Rückkehr nach Mayschoß
Rückkehr nach Mayschoß
Emst-Edmund Keil
Er ist, seit es plötzlich, als es noch keiner erwartet hätte nach diesem frostigen und nicht endenwollenden Winter, warm wurde und der Frühling, fast übergangslos, in Frühsommer umschlug, in diese Idylle zurückgekehrt. Die Idylle mit dem Dörfchen und seinen schiefergedeckten Fachwerkhäuschen am mäandernden Fluß und dem tiefen Talkessel in seinem Rücken, worin zwischen steilen Weinhügeln der geräumige Campingplatz liegt. Rotweinreben ranken bergan zwischen zartgrünendem oder weißblühendem Buschwerk und schiefergrauem Geröll, auf einer Seite bis auf die himmelblau überspannte Kuppe, auf der anderen, deren Hänge womöglich noch steiler sind und weniger besonnt, immerhin bis zur halben, dichtbebuschten Anhöhe, über deren begrünten Wipfeln jetzt erste dräuende Wolkenhaufen heraufziehen.
Es ist Ende April.
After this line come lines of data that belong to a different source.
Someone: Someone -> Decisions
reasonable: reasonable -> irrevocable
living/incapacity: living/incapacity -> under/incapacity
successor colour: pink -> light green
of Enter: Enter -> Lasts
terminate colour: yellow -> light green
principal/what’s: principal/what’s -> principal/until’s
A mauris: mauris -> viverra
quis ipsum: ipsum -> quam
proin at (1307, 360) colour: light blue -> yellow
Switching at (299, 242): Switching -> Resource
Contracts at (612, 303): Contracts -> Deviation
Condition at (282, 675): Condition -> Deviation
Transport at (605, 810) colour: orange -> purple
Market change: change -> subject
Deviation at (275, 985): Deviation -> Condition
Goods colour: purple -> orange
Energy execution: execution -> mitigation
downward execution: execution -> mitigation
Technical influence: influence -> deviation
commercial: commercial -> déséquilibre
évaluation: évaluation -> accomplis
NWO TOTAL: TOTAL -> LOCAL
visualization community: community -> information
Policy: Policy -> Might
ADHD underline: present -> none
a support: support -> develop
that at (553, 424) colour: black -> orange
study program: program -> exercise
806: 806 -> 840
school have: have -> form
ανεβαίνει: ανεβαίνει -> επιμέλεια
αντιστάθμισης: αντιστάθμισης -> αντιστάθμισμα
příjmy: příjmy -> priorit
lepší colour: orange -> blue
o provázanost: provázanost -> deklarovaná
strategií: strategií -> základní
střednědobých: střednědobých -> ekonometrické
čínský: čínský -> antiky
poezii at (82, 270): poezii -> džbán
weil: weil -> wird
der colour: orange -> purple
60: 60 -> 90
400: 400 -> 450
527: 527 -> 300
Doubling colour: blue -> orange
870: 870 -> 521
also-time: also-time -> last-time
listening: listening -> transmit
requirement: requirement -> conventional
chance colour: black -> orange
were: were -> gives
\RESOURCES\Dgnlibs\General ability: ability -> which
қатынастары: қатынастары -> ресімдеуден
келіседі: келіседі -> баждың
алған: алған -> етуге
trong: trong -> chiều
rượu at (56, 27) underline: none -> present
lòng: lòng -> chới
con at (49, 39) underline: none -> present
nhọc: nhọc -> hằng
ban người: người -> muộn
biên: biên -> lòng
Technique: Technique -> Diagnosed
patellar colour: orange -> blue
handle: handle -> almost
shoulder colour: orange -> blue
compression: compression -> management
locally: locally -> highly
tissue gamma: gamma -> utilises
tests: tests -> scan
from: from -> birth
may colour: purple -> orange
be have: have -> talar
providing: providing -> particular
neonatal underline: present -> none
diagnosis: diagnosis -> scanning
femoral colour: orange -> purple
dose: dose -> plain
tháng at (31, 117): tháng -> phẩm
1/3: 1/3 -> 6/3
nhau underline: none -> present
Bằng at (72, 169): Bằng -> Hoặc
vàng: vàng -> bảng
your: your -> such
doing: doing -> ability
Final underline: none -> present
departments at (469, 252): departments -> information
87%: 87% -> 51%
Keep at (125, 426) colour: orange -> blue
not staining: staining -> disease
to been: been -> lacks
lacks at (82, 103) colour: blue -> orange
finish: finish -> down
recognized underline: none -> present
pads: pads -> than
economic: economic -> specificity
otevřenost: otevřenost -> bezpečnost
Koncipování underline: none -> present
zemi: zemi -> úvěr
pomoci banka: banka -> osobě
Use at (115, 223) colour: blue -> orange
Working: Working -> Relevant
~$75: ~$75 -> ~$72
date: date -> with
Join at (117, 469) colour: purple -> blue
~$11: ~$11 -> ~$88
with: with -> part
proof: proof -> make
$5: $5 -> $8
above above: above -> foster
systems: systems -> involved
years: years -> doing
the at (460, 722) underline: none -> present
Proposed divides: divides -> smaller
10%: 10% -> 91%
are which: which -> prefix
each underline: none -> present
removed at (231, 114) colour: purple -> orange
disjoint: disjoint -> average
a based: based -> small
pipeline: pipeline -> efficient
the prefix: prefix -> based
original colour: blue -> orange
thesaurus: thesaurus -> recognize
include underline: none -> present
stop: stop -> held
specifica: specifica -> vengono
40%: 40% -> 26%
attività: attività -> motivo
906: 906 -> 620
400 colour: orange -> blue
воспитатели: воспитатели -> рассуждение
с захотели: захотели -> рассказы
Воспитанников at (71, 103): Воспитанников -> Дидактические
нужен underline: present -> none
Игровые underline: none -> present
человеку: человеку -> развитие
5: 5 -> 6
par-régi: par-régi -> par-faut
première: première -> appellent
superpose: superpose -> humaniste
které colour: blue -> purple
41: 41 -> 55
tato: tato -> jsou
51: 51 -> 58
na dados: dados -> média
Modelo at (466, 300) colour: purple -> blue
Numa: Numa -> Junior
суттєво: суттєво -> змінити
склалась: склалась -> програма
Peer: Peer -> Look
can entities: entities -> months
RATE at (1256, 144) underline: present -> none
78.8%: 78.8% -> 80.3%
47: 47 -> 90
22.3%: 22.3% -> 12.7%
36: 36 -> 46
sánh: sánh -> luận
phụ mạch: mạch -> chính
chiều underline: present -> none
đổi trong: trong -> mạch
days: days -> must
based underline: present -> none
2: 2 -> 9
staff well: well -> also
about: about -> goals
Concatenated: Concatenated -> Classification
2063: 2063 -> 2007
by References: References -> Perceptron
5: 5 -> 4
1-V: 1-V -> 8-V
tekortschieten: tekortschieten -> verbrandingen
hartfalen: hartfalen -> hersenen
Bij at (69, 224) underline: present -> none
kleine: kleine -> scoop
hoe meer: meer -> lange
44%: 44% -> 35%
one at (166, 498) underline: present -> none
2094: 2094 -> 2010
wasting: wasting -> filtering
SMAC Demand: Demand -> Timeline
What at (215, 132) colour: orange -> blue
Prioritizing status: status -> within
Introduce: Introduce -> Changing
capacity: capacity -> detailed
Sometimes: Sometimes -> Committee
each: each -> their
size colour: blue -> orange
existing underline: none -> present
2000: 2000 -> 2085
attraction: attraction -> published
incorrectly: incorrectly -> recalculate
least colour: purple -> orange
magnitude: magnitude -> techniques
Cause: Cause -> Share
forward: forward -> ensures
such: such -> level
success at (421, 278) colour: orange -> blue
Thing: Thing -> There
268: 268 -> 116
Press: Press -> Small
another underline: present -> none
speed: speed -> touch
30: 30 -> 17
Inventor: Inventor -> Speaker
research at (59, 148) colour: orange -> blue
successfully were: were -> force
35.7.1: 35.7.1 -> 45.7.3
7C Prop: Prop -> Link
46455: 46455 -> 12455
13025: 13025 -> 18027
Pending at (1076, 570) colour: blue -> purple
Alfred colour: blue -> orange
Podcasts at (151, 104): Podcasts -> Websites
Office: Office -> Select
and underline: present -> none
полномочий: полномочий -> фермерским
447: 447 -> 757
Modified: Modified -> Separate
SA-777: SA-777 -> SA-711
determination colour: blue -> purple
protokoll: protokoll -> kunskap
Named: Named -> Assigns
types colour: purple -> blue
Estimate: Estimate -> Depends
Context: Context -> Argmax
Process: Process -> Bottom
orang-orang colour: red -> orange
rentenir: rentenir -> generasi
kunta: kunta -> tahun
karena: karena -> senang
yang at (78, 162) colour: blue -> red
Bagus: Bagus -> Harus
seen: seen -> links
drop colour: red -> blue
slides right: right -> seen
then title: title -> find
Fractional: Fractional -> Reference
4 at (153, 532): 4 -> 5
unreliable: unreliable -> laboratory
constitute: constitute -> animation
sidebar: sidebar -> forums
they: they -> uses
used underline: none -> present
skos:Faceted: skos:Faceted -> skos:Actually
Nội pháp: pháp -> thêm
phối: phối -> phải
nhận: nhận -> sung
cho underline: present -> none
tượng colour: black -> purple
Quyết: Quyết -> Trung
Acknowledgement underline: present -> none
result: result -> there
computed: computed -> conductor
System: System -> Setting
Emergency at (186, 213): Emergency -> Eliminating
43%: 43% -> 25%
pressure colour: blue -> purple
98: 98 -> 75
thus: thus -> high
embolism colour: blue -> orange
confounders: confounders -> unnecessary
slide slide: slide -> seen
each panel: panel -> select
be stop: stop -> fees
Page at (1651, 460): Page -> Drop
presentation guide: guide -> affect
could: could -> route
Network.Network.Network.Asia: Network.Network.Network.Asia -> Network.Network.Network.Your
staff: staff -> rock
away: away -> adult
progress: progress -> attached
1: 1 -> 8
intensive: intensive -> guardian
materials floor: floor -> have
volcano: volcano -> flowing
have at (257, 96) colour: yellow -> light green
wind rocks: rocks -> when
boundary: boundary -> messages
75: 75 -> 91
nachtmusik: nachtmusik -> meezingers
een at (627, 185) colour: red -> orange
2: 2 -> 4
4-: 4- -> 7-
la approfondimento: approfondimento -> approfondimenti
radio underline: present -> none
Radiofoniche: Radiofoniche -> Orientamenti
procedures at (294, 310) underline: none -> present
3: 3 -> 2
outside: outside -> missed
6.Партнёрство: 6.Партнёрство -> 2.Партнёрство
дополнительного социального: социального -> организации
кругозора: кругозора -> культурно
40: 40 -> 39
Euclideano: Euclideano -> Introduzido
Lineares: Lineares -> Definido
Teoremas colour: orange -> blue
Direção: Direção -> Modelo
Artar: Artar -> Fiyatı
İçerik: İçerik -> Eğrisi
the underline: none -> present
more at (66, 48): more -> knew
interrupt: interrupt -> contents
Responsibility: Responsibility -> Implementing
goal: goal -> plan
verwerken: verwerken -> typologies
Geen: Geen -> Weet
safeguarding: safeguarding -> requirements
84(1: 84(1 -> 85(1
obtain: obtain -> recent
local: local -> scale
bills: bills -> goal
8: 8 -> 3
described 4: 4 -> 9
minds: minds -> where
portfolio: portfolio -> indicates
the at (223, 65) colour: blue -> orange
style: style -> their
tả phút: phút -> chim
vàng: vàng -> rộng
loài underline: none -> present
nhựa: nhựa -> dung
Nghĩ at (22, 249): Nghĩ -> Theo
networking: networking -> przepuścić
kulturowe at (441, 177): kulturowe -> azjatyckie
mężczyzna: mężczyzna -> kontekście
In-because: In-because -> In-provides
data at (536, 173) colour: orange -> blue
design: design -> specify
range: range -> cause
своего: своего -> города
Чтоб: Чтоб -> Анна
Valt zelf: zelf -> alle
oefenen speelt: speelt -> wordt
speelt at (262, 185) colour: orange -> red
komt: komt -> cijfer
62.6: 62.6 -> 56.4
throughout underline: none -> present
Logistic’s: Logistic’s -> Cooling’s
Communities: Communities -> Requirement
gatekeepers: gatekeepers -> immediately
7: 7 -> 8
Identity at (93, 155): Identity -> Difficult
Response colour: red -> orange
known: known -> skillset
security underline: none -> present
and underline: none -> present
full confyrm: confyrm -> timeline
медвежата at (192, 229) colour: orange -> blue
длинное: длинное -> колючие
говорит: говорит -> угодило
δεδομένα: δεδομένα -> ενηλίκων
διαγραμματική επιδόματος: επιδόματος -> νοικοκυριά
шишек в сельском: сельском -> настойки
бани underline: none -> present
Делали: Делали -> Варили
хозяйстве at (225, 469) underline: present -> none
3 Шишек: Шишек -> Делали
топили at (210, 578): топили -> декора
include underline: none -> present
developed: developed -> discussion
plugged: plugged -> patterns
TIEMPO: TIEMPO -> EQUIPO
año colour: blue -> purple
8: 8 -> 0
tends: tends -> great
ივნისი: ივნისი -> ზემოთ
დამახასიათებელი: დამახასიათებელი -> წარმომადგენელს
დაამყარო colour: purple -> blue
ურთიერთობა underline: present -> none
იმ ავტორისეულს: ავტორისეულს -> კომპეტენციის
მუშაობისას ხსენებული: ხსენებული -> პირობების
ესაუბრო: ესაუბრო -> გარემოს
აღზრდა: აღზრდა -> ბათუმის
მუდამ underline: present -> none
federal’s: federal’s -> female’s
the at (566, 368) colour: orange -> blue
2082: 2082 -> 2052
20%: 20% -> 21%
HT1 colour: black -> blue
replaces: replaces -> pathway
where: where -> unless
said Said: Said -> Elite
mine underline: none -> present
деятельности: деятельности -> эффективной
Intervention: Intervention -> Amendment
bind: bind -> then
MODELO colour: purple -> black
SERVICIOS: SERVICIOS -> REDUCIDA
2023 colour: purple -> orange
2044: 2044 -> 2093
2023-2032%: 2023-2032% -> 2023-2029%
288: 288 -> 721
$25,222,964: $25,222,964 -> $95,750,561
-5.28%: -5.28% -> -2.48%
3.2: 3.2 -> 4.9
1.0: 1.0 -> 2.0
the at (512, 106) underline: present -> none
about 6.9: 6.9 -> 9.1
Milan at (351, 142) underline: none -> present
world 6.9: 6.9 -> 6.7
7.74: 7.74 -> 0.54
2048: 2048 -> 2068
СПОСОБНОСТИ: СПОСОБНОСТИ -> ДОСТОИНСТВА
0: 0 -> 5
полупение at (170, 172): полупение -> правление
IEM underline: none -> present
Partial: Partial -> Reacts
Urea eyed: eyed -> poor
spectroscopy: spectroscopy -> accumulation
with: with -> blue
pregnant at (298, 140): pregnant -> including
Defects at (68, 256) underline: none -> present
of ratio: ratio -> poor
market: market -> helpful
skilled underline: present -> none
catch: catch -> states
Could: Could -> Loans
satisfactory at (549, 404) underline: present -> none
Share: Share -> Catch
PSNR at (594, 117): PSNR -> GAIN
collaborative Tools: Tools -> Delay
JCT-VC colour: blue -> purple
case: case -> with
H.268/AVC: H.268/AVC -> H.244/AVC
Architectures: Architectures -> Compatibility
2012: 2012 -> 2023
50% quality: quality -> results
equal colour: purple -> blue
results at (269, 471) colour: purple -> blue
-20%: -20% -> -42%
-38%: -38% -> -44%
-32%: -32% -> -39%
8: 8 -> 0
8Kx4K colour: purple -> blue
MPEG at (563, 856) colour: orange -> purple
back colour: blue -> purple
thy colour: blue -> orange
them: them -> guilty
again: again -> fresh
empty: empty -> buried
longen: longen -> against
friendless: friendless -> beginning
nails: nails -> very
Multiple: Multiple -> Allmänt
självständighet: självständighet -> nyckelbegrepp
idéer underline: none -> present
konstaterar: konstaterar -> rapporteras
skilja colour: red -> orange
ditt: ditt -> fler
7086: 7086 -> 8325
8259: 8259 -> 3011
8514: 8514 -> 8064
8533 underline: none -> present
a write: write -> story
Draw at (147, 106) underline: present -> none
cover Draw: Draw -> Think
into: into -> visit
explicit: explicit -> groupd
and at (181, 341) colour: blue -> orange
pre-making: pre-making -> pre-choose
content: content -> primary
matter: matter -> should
Beglückend die Stille, die hier, abseits der verkehrsreichen Straße, die Weindorf mit Weindorf verbindet, eingezogen ist und sich auch am volkreichen Wochenende nicht vertreiben läßt. Obwohl hier auf schmalbrüstigen, frischgemähten Parzellen Wohnwagen an Wohnwagen steht und auf vielen Dächern die schüsselförmigen Antennen zu sehen sind, herrscht hier nur die Musik der Amseln, Meisen, Finke und Stare, die sich hier, als wäre es für sie ein Rückzugsgebiet, das sie gegen menschlichen Lärm und Schmutz erfolgreich verteidigen, ein fröhlich zwiterschendes Stelldichein geben. Selten hört man einen anderen Laut, einen Hammerschlag etwa, mit dem ein Hering oder Holzpfahl tiefer in das feuchte Erdreich getrieben wird. Wasser, das für kurze Zeit aus dem Hahn einer Wasserstelle spritzt, ein klirrendes Trinkglas, ein kurzer Gruß über den Nachbarzaun.
Aus der Hecke seiner Parzelle schlägt mannshoch gelbblühender Ginster lauter kleine Flämmchen, die bis in den späten Abend ein helles Licht versprühen. Auf dem heckengezäumten Rasenstück, auf dem nicht viel mehr als eine Liege, ein zusammenlegbarer Tisch und zwei Klappstühle Platz haben, nicken in der Abendbrise Gänseblumen und Löwenzahn, und manchmal glaubt er, sie nicken ihm zu, und er erwidert stumm ihren Gruß. Und der Duft nach frischgemähtem Gras steigt wie leichter Opferrauch in den sich rosa färbenden Himmel über ihm.
Hier ist es gut sein, denkt er. Hierher kommen die Menschen, um auszuruhen, ein wenig zu lesen, zu trinken in kleinen Schlucken (denn man hat Zeit), Nachbarschaft, die es in der Stadt nicht mehr gibt, zu erneuern und zu halten, im Schutz und Schatten der Vorzelte miteinander zu plauschen und sich auszutauschen. Es gibt so vieles zu erzählen nach der langen Winterpause. Aber man unterhält sich leise und spricht langsam, in Ruhe und mitzeit. Oderein Camper bückt sich tief mit Harke und Kanne über die kleinen Blumenrabatte, die er rings um den Wagen oder in grünen Hängekästen angelegt hat und in denen es jetzt wieder blüht in den buntesten Farben. Die Stille ist golden unter der Sonne. Selbst die Hunde, die es hier gibt, bellen nicht. Und niemand schreit, niemand streitet sich. Hier herrscht vorpfingstlicher Frieden.
Vielleicht ist dies, sinnt er, der Grund, warum die Menschen auf den Spuren ihrer Vorväter aus Urzeit noch einmal zu Nomaden geworden sind, die leichte und bunte Zelte aufschlagen unter einem freien und reinen Himmel inmitten einer wieder ergrünenden Natur, die noch heil ist oder von der sie glauben, daß sie es sei. Sie duftet und sie klingt so. Findet er und ist ein bißchen glücklich, was er lange Monate so nicht gewesen ist. Glück des späten Nomaden, der sich im Einklang weiß mit sich selbst und seiner kreatürlichen Umwelt.